The intention is to provide more price transparency in a livestock industry that's gone largely to contract and formula pricing. But critica argue the system's so-called "3 and 60" guidelines prevent full disclosure. Under that rule, USDA is prevented from reporting pricing data from markets where there are fewer than three players submitting data ... or where any of the three handles more than 60 percent of the market. The consolidation of the livestock indsutry, they point out, leaves the rule is effect nearly every day.
Government regulation of the livestock indsutry is an evolving affair. To be sure, the most high-profile regulatory undertaking, that of meat safety, was in the news again this week.

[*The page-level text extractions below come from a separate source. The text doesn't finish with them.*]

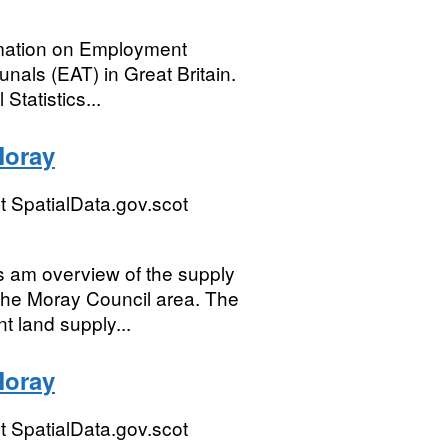
ormation on Employment
nals (EAT) in Great Britain.
Statistics...
Moray
 SpatialData.gov.scot
 am overview of the supply
 the Moray Council area. The
t land supply...
Moray
 SpatialData.gov.scot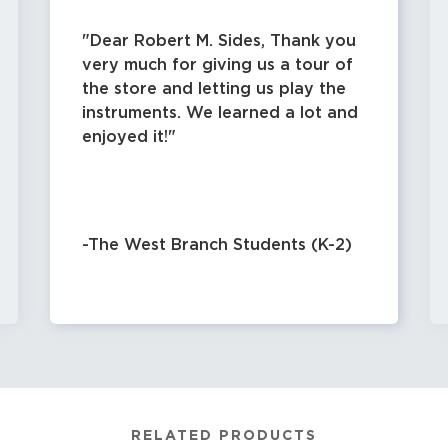
Dear Robert M. Sides, Thank you
very much for giving us a tour of
the store and letting us play the
instruments. We learned a lot and
enjoyed it!
-The West Branch Students (K-2)
RELATED PRODUCTS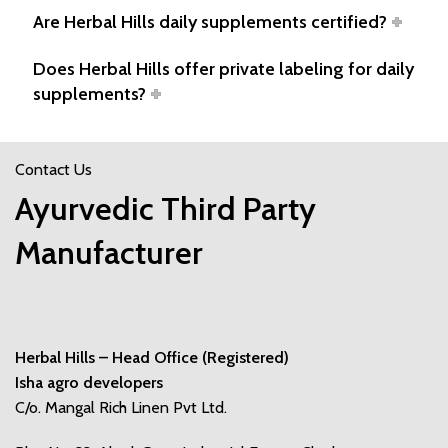
Are Herbal Hills daily supplements certified?
Does Herbal Hills offer private labeling for daily
supplements?
Contact Us
Ayurvedic Third Party
Manufacturer
Herbal Hills – Head Office (Registered)
Isha agro developers
C/o. Mangal Rich Linen Pvt Ltd.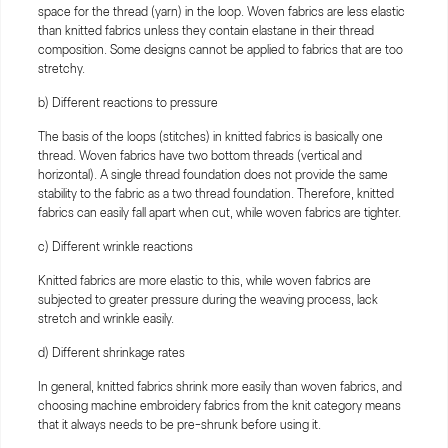
space for the thread (yarn) in the loop. Woven fabrics are less elastic
than knitted fabrics unless they contain elastane in their thread
composition. Some designs cannot be applied to fabrics that are too
stretchy.
b) Different reactions to pressure
The basis of the loops (stitches) in knitted fabrics is basically one
thread. Woven fabrics have two bottom threads (vertical and
horizontal). A single thread foundation does not provide the same
stability to the fabric as a two thread foundation. Therefore, knitted
fabrics can easily fall apart when cut, while woven fabrics are tighter.
c) Different wrinkle reactions
Knitted fabrics are more elastic to this, while woven fabrics are
subjected to greater pressure during the weaving process, lack
stretch and wrinkle easily.
d) Different shrinkage rates
In general, knitted fabrics shrink more easily than woven fabrics, and
choosing machine embroidery fabrics from the knit category means
that it always needs to be pre-shrunk before using it.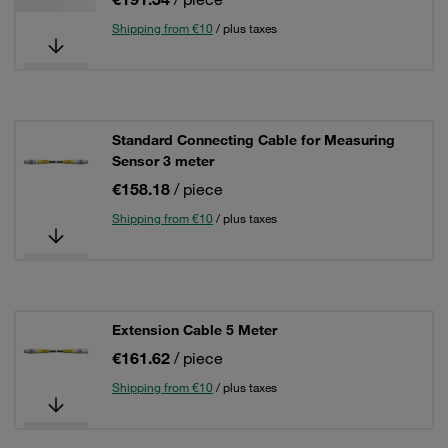
Shipping from €10
/ plus taxes
Standard Connecting Cable for Measuring
Sensor 3 meter
€158.18
/ piece
Shipping from €10
/ plus taxes
Extension Cable 5 Meter
€161.62
/ piece
Shipping from €10
/ plus taxes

This week, the U-S-D-A decided the changes are effective and will allow processors to continue with the program on a voluntary basis.

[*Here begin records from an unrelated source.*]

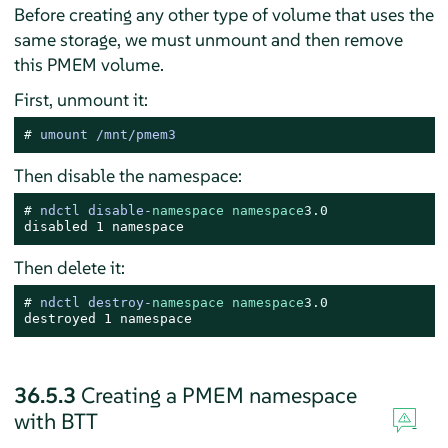
Before creating any other type of volume that uses the
same storage, we must unmount and then remove
this PMEM volume.
First, unmount it:
# 
umount /mnt/pmem3
Then disable the namespace:
# 
ndctl disable-
namespace
namespace
3.0
disabled 1 namespace
Then delete it:
# 
ndctl destroy-
namespace
namespace
3.0
destroyed 1 namespace
36.5.3
Creating a PMEM namespace
with BTT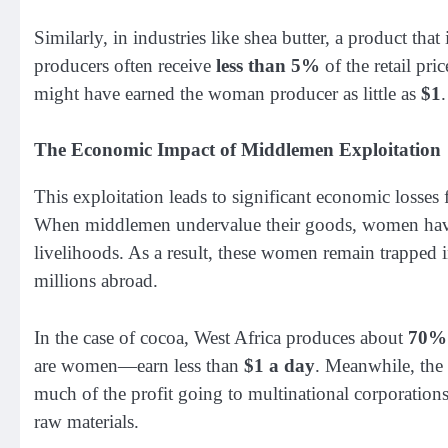
Similarly, in industries like shea butter, a product th
producers often receive
less than 5%
of the retail pri
might have earned the woman producer as little as
$1
.
The Economic Impact of Middlemen Exploitation
This exploitation leads to significant economic losses
When middlemen undervalue their goods, women have le
livelihoods. As a result, these women remain trapped i
millions abroad.
In the case of cocoa, West Africa produces about
70%
are women—earn less than
$1 a day
. Meanwhile, the 
much of the profit going to multinational corporations
raw materials.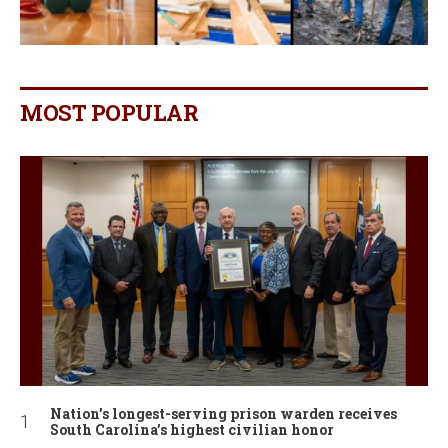
MOST POPULAR
Nation’s longest-serving prison warden receives
South Carolina’s highest civilian honor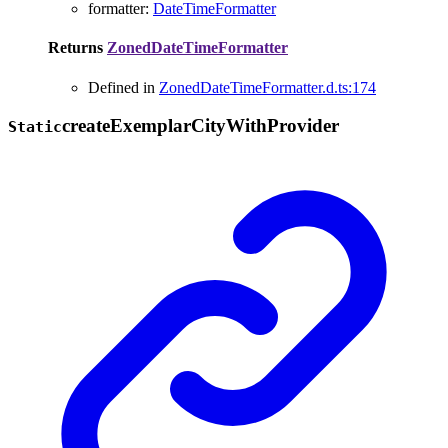
formatter
:
DateTimeFormatter
Returns
ZonedDateTimeFormatter
Defined in
ZonedDateTimeFormatter.d.ts:174
create
Exemplar
City
With
Provider
Static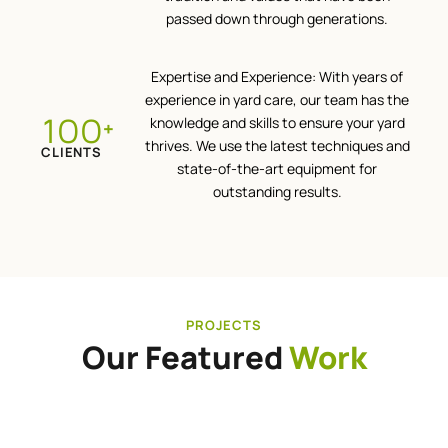
passed down through generations.
Expertise and Experience: With years of
experience in yard care, our team has the
100
knowledge and skills to ensure your yard
+
thrives. We use the latest techniques and
CLIENTS
state-of-the-art equipment for
outstanding results.
PROJECTS
Our Featured
Work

This is not to say that the department's move to have inspectors put a more intense focus on lab results has gone without comment or concern. In 1998, while rules were still being finalized, the union that represents the more than 7600 USDA meat inspectors sued the federal government to stop the new program. At the time, proponents of the plan viewed the lawsuit as irresponsible. The inspectors countered with the worry that production lines would run faster making it more difficult to catch defects and contamination. Their fears would appear to be borne out in a recent General Accounting Office report. In the 11 chicken processing plants participating, 5 had a higher incidence of salmonella contamination and 7 showed increased bruising of product. Even so, a GAO survey showed 71% of USDA inspectors and veterinarians agreed that products were safe or safer under the new system.
Senate Agriculture Committee Chairman Tom Harkin has called the new methods a recipe for disaster. Harkin, along with ranking committee member Republican Senator Richard Lugar of Indiana, is requesting further study of the program.